An organization (and it management) is a system that interacts with and depends on its environment. In management terms, we call this relationship dealing with the organization’s stakeholders. Stakeholders are any group that is affected by organizational decisions and policies, including government agencies, labor unions, competing organizations, employees, suppliers, customers and clients, local community leaders, or public interest groups. The manager’s job is to coordinate al these parts to achieve the organization’s goals. Most organizational members realize that customers are the lifelines of organizations, and bringing a new product to market without first ensuring that it is needed, and desired, by customers could lead to disaster. If failing to anticipate what customers want leads to a reduction in revenues fewer resources are likely to be available to pay wages and taxes, buy new equipment or repay loans. The systems approach recognizes that such relationships exist and that management must understand them and the potential constraints that they may impose. This same relationship is also true regarding management ethics. The questionable actions of executives at such companies as Enron, Arthur Anderson, WorldCom, ImClone, and Adelphia lead to new laws and regulations regarding accounting practices. Furthermore, these actions also generated a renewed concern by the public for ethical practices in contemporary organizations.
The systems approach also recognizes that organizations do not operate in isolation. Organizational survival often depends on successful interactions with the external environment, which encompasses economic conditions, the global marketplace, political activities, technological advancements, and social customs. Ignoring any of these over a long period of time has a detrimental effect on the organization.

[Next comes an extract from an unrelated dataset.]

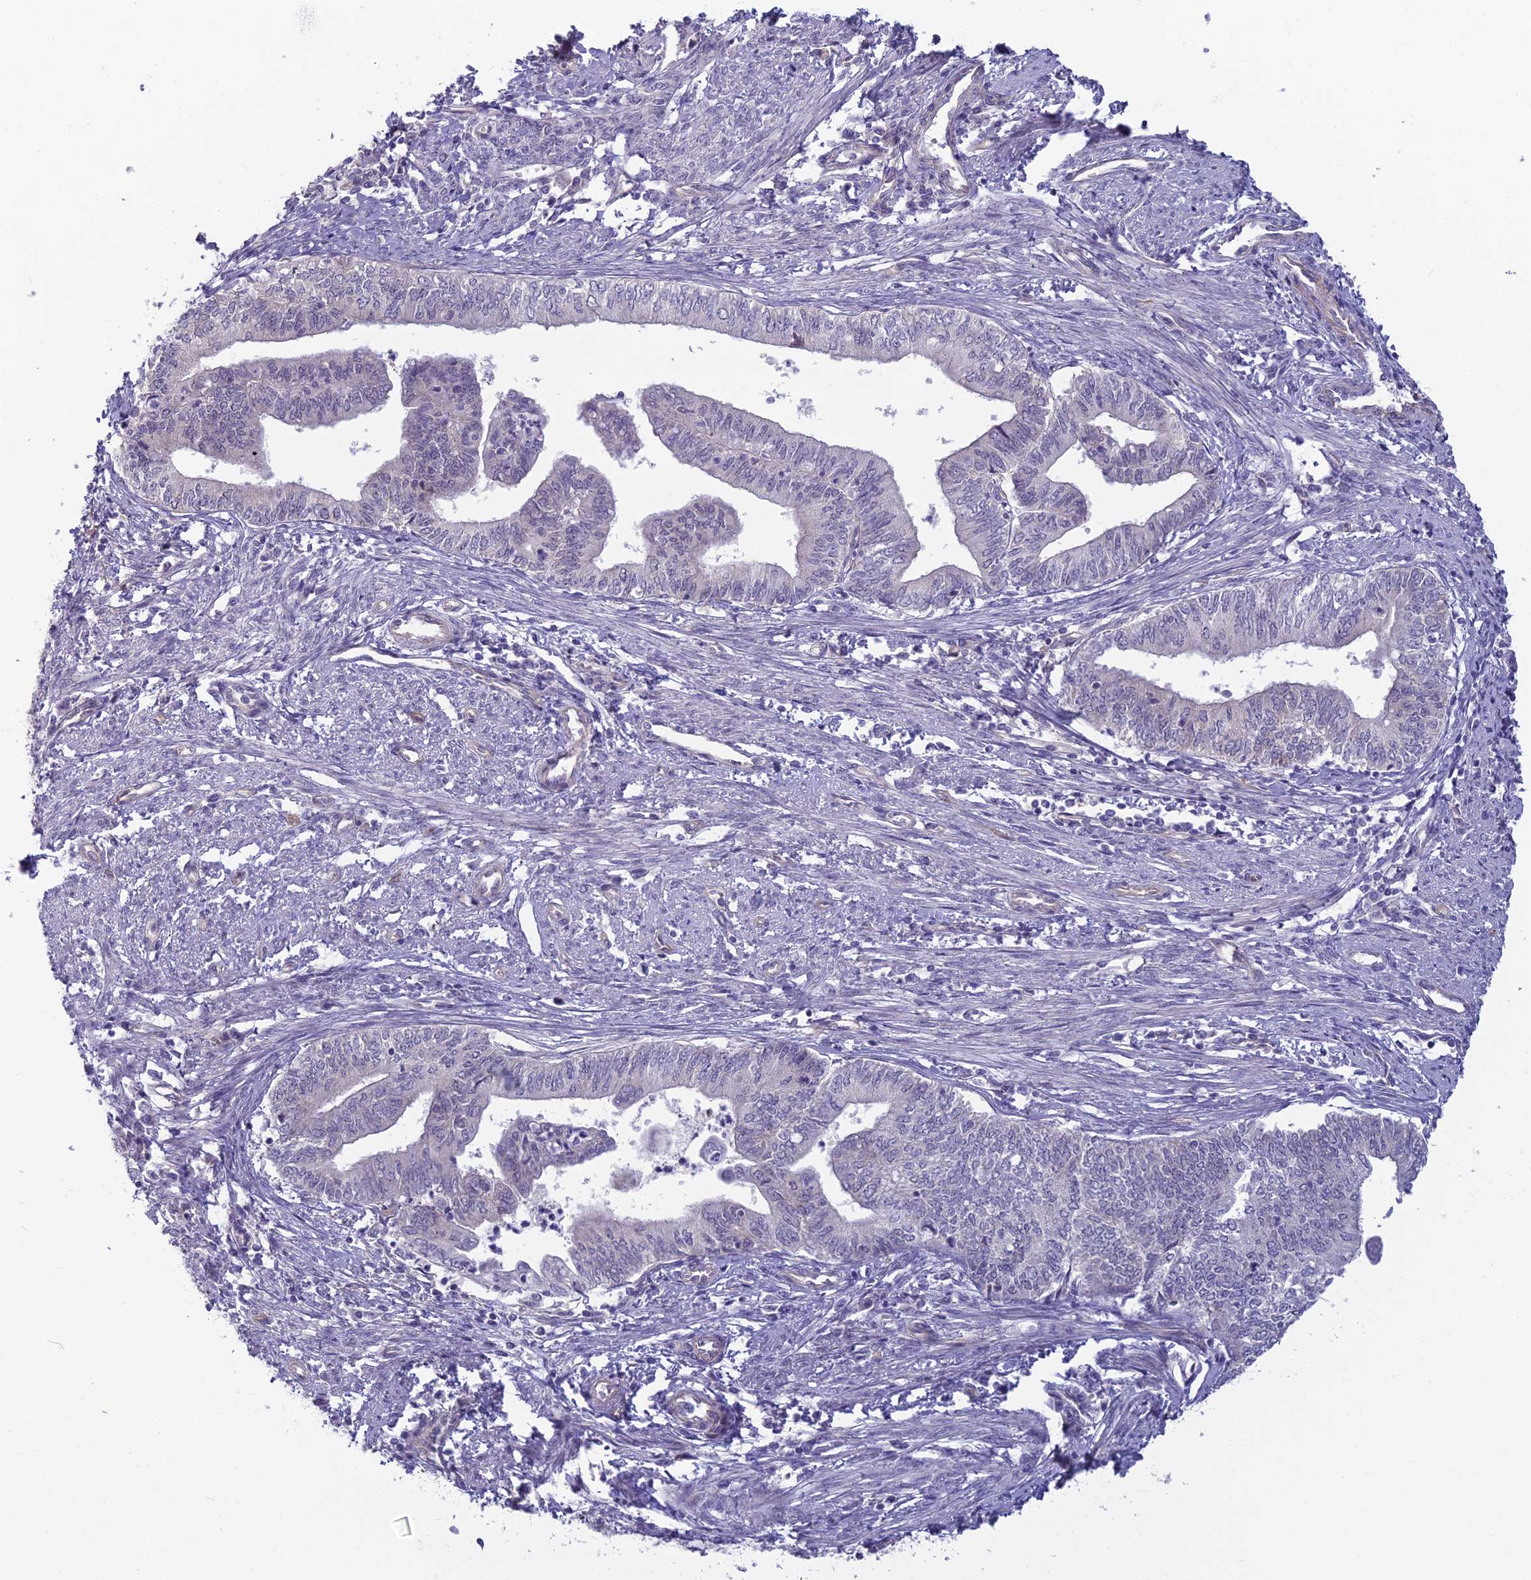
{"staining": {"intensity": "negative", "quantity": "none", "location": "none"}, "tissue": "endometrial cancer", "cell_type": "Tumor cells", "image_type": "cancer", "snomed": [{"axis": "morphology", "description": "Adenocarcinoma, NOS"}, {"axis": "topography", "description": "Endometrium"}], "caption": "Endometrial adenocarcinoma stained for a protein using immunohistochemistry displays no positivity tumor cells.", "gene": "RGL3", "patient": {"sex": "female", "age": 66}}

Just how relevant is the systems approach for a manager? It appears to be quite relevant, particularly because a manager’s job entails coordinating and integrating various work activities so that the system of interrelated and interdependent parts (the organization), meets its goal. Although the systems perspective does not provide specific descriptions of what managers do, it does provide a broader picture than the process approach does. Moreover, viewing the manager’s job as linking the organization to its environment makes the organization more sensitive and responsive to key stakeholders such as customers, suppliers, government agencies and the community in which it operates.